■ **Directive**: Copy every row below verbatim, leaving each field name and value unchanged.
-- start of Material shown --
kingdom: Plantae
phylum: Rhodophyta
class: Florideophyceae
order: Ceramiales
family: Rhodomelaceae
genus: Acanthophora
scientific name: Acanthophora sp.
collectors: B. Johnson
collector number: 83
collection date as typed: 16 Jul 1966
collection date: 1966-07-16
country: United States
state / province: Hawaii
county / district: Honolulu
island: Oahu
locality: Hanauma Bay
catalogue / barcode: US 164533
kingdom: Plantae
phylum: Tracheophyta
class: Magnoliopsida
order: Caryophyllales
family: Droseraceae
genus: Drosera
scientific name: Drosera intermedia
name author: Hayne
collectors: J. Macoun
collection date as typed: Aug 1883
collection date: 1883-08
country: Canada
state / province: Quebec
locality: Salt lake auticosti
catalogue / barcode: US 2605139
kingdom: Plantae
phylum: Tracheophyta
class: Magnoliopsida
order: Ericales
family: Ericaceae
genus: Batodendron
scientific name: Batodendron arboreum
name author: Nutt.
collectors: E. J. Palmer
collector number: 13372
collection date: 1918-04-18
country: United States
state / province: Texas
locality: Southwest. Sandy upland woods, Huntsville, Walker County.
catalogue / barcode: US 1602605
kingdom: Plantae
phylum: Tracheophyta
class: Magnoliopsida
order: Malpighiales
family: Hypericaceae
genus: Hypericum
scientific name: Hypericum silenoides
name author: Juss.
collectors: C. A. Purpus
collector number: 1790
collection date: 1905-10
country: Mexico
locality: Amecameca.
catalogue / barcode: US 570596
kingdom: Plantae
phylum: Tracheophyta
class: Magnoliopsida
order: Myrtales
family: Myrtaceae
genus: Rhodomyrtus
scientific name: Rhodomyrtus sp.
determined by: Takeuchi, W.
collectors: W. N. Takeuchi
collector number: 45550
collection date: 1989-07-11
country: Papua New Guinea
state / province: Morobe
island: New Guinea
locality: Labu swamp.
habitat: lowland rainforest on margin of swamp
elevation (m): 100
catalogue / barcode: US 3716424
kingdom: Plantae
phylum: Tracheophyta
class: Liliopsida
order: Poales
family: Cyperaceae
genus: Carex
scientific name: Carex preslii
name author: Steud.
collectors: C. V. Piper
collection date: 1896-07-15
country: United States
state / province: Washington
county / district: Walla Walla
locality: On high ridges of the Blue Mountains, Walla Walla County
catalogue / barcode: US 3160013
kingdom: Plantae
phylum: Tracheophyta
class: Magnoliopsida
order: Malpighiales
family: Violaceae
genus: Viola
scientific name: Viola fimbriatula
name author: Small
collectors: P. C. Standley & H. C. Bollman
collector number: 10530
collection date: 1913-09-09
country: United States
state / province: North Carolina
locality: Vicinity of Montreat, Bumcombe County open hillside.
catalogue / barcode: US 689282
-- end of Material shown --
■ **Answer below**:
kingdom: Plantae
phylum: Rhodophyta
class: Florideophyceae
order: Ceramiales
family: Rhodomelaceae
genus: Acanthophora
scientific name: Acanthophora sp.
collectors: B. Johnson
collector number: 83
collection date as typed: 16 Jul 1966
collection date: 1966-07-16
country: United States
state / province: Hawaii
county / district: Honolulu
island: Oahu
locality: Hanauma Bay
catalogue / barcode: US 164533
kingdom: Plantae
phylum: Tracheophyta
class: Magnoliopsida
order: Caryophyllales
family: Droseraceae
genus: Drosera
scientific name: Drosera intermedia
name author: Hayne
collectors: J. Macoun
collection date as typed: Aug 1883
collection date: 1883-08
country: Canada
state / province: Quebec
locality: Salt lake auticosti
catalogue / barcode: US 2605139
kingdom: Plantae
phylum: Tracheophyta
class: Magnoliopsida
order: Ericales
family: Ericaceae
genus: Batodendron
scientific name: Batodendron arboreum
name author: Nutt.
collectors: E. J. Palmer
collector number: 13372
collection date: 1918-04-18
country: United States
state / province: Texas
locality: Southwest. Sandy upland woods, Huntsville, Walker County.
catalogue / barcode: US 1602605
kingdom: Plantae
phylum: Tracheophyta
class: Magnoliopsida
order: Malpighiales
family: Hypericaceae
genus: Hypericum
scientific name: Hypericum silenoides
name author: Juss.
collectors: C. A. Purpus
collector number: 1790
collection date: 1905-10
country: Mexico
locality: Amecameca.
catalogue / barcode: US 570596
kingdom: Plantae
phylum: Tracheophyta
class: Magnoliopsida
order: Myrtales
family: Myrtaceae
genus: Rhodomyrtus
scientific name: Rhodomyrtus sp.
determined by: Takeuchi, W.
collectors: W. N. Takeuchi
collector number: 45550
collection date: 1989-07-11
country: Papua New Guinea
state / province: Morobe
island: New Guinea
locality: Labu swamp.
habitat: lowland rainforest on margin of swamp
elevation (m): 100
catalogue / barcode: US 3716424
kingdom: Plantae
phylum: Tracheophyta
class: Liliopsida
order: Poales
family: Cyperaceae
genus: Carex
scientific name: Carex preslii
name author: Steud.
collectors: C. V. Piper
collection date: 1896-07-15
country: United States
state / province: Washington
county / district: Walla Walla
locality: On high ridges of the Blue Mountains, Walla Walla County
catalogue / barcode: US 3160013
kingdom: Plantae
phylum: Tracheophyta
class: Magnoliopsida
order: Malpighiales
family: Violaceae
genus: Viola
scientific name: Viola fimbriatula
name author: Small
collectors: P. C. Standley & H. C. Bollman
collector number: 10530
collection date: 1913-09-09
country: United States
state / province: North Carolina
locality: Vicinity of Montreat, Bumcombe County open hillside.
catalogue / barcode: US 689282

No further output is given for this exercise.